[Bug target/88981] [nvptx, openacc, libgomp] How to handle async regions without corresponding wait

2019-01-22 Thread vries at gcc dot gnu.org
https://gcc.gnu.org/bugzilla/show_bug.cgi?id=88981

--- Comment #3 from Tom de Vries  ---
Thomas,

any comments to add from OpenACC perspective? What is correct or desirable
behaviour?

Thanks,
- Tom

[Bug target/88981] [nvptx, openacc, libgomp] How to handle async regions without corresponding wait

2019-01-22 Thread vries at gcc dot gnu.org
https://gcc.gnu.org/bugzilla/show_bug.cgi?id=88981

--- Comment #2 from Tom de Vries  ---
A good thing to note here, when adding #pragma acc wait, the program (compiled
with -O0) takes ~10 seconds to finish on my quadro 1200m.
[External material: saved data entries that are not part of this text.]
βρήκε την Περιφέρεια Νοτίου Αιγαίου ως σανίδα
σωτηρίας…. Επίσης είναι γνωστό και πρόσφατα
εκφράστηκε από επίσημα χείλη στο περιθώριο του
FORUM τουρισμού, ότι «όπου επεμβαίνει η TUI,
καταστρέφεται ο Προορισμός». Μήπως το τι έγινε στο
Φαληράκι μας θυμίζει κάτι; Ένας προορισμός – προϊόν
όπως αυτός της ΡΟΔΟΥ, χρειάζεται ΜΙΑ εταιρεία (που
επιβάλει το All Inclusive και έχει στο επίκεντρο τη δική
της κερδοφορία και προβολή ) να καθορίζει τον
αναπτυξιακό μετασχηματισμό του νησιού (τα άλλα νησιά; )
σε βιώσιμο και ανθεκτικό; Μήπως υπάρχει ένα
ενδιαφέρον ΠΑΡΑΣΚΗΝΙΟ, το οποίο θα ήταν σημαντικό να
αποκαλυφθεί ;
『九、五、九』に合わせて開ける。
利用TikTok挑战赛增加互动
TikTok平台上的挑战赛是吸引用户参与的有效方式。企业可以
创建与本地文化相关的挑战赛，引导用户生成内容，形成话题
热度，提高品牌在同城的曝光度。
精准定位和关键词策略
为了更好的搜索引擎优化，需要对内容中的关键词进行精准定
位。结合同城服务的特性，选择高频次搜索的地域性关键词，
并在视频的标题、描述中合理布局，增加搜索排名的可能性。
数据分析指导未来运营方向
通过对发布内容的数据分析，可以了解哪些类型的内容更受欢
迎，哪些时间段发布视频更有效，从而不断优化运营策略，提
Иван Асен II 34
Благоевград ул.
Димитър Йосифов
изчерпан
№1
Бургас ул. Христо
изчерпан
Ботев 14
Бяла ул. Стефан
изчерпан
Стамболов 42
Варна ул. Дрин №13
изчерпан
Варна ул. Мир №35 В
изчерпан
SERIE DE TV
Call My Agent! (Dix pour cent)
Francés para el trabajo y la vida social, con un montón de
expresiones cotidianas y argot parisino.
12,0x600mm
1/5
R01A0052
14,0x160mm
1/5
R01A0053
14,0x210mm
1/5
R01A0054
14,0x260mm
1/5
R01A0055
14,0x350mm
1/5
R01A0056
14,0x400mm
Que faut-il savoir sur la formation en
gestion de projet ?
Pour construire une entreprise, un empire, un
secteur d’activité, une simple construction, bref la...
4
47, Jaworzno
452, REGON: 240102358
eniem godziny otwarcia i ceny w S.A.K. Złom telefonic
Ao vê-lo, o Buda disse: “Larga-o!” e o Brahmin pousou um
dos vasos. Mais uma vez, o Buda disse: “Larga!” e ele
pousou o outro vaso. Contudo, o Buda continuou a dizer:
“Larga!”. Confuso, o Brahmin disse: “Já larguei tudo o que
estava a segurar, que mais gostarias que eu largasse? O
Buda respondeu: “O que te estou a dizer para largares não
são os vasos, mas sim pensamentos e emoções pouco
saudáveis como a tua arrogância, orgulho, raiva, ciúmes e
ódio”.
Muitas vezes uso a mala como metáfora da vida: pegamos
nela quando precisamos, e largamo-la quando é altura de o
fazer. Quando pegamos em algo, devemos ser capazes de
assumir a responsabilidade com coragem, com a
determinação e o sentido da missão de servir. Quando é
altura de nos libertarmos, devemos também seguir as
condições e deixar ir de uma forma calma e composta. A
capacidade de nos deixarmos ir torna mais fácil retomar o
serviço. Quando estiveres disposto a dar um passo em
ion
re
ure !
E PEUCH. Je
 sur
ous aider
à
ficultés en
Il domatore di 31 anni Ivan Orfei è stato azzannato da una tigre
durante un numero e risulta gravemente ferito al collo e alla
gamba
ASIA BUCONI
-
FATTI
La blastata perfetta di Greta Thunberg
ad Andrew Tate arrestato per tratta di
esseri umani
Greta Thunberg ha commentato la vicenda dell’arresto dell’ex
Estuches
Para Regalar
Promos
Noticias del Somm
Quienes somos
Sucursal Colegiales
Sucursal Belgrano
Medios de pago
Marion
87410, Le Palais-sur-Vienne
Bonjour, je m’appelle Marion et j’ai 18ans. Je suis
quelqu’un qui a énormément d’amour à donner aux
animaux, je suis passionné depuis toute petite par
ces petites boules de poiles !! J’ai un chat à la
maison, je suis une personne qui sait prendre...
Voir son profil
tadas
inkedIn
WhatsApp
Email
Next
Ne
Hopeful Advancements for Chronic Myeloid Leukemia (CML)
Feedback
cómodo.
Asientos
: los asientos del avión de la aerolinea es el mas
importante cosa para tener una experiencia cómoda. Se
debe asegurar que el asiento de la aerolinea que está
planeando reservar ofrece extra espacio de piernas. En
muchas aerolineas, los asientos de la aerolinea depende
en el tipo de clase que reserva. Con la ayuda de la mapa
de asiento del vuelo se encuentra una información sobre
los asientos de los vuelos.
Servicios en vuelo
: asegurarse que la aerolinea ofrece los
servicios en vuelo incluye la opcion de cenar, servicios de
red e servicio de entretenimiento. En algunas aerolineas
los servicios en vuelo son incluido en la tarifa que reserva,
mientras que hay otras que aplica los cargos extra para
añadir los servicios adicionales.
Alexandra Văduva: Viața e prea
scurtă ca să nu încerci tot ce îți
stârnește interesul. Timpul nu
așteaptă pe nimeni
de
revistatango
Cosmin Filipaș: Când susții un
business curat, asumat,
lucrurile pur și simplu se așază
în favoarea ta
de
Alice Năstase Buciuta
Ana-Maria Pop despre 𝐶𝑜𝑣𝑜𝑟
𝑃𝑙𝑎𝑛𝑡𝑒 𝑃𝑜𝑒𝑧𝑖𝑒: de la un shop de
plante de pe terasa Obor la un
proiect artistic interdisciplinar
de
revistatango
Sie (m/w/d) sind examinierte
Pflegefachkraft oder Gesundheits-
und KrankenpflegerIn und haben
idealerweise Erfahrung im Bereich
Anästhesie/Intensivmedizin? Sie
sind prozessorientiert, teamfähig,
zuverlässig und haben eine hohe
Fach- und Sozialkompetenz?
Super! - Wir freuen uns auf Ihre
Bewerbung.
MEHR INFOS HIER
Without the pragma acc wait, it still takes 10 seconds.

When inspecting with a debugger where it's waiting (since there's no wait
reponsible for this), we're hanging on either cuMemFree or cuCtxDestroy.  I
can't find documentation of this hanging behaviour, so this behaviour may be
specific to the driver version or card or architecture.

[Bug target/88981] [nvptx, openacc, libgomp] How to handle async regions without corresponding wait

2019-01-22 Thread vries at gcc dot gnu.org
https://gcc.gnu.org/bugzilla/show_bug.cgi?id=88981

Tom de Vries  changed:

   What|Removed |Added

   Keywords||openacc
 Target||nvptx
 CC||cltang at gcc dot gnu.org,
   ||tschwinge at gcc dot gnu.org

--- Comment #1 from Tom de Vries  ---
Chung-Lin, 

how would this test-case be handled using the async patch set for gcc 10 stage
1? Is there something done in the generic openacc code?

Thanks,
- Tom